Hiermee staat vast dat eiseres artikel 1.47, eerste lid, van de Wko heeft overtreden en dat verweerder dus in beginsel bevoegd was over te gaan tot het opleggen van een boete.
10.
Eiseres heeft vervolgens betoogd dat een boete van € 2000,- in dit geval niet redelijk is, omdat de opvanglocatie van de gastouder niet is gewijzigd. De wijziging van het adres van de gastouder is daardoor volgens eiseres niet een voor het LRKP relevante mutatie. Eiseres heeft gewezen op artikel 9, eerste lid, van het Besluit register, waarin is bepaald dat het woonadres van de gastouder niet door een ieder in het LRKP kan worden geraadpleegd, als op dat adres geen voorziening voor gastouderopvang is gevestigd.
11.
Dit betoog slaagt.

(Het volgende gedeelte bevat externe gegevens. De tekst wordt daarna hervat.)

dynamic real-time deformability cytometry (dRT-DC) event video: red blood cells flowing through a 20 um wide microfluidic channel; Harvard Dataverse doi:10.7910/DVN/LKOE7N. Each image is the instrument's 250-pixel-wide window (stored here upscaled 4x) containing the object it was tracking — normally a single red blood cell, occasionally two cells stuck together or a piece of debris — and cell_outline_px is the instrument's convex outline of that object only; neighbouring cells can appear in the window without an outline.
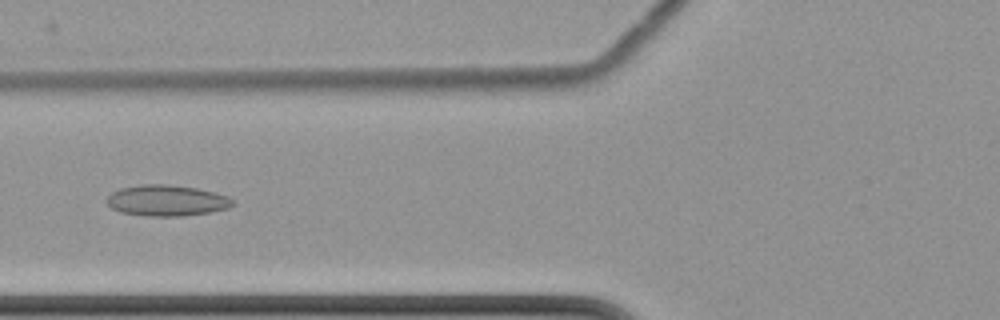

De rechtbank stelt aan de hand van het door verweerder overgelegde uitdraai uit het LRKP vast dat voor de betreffende gastouder enkel het opvangadres [adres] te [woonplaats] staat geregistreerd. Het woonadres van de gastouder is blijkens de uitdraai niet zichtbaar vermeld. Dit betekent dat de mutatie op 29 februari 2012 van het woonadres van de gastouder van de [adres] te [woonplaats] naar het [adres] te [woonplaats], waar geen voorziening voor gastouderopvang is gevestigd, bij raadpleging van het LRKP evenmin zichtbaar is. Een potentiële vraagouder die op of na 29 februari 2012 het LRKP zou hebben geraadpleegd op zoek naar een gastouder in [woonplaats] zou dus, anders dan verweerder heeft betoogd, door het niet doorvoeren van de mutatie niet op het verkeerde been kunnen zijn gezet. Het woonadres van de gastouder is in dit geval voor het register geen relevant gegeven, nu op dat adres geen voorziening voor gastouderopvang is gevestigd. Dit maakt dat het door verweerder gestelde belang om het LRKP voor vraagouders en voor de Belastingdienst/Toeslagen actueel te houden door de mutatie van het woonadres van de gastouder niet wordt geraakt. De rechtbank is daarom van oordeel dat de verweten gedraging van eiseres onder voornoemde omstandigheden dient te worden gekwalificeerd als een administratieve onzorgvuldigheid, die het opleggen van een boete van € 2000,- niet rechtvaardigt. Gelet op de ernst van de overtreding acht de rechtbank een boete van € 200,- passend en geboden.
12.
Het beroep is gegrond en de rechtbank vernietigt het bestreden besluit wegens strijd met artikel 5:46, tweede lid, van de Awb. De rechtbank zal zelf in de zaak voorzien en de hoogte van de boete vaststellen op € 200,-.
13.
De rechtbank ziet aanleiding op grond van artikel 8:75, eerste lid, van de Awb verweerder te veroordelen in de proceskosten van eiseres in beroep. Deze kosten zijn met toepassing van het Besluit proceskosten bestuursrecht begroot op € 974,- voor verleende rechtsbijstand (één punt voor het beroepschrift, één punt voor het verschijnen ter zitting, waarde per punt € 487,-).

Beslissing

De rechtbank:
- verklaart het beroep gegrond;
- vernietigt het bestreden besluit;
- herroept het primaire besluit;
- bepaalt dat het bedrag van de boete voor eiseres wordt vastgesteld op € 200,- (zegge: tweehonderd euro);
- bepaalt dat deze uitspraak in de plaats treedt van het vernietigde besluit;
- veroordeelt verweerder in de proceskosten van eiseres van € 974,-;
- bepaalt dat verweerder aan eiseres het door haar betaalde griffierecht van € 310,-vergoedt.
Deze uitspraak is gedaan door mr. K.J. Veenstra, rechter, in aanwezigheid van mr. L.E. Mollerus, griffier. De beslissing is in het openbaar uitgesproken op 11 maart 2014.
griffier rechter
Afschrift verzonden aan partijen op:

Rechtsmiddel

Tegen deze uitspraak kan binnen zes weken na de dag van verzending daarvan hoger beroep worden ingesteld bij de Afdeling bestuursrechtspraak van de Raad van State.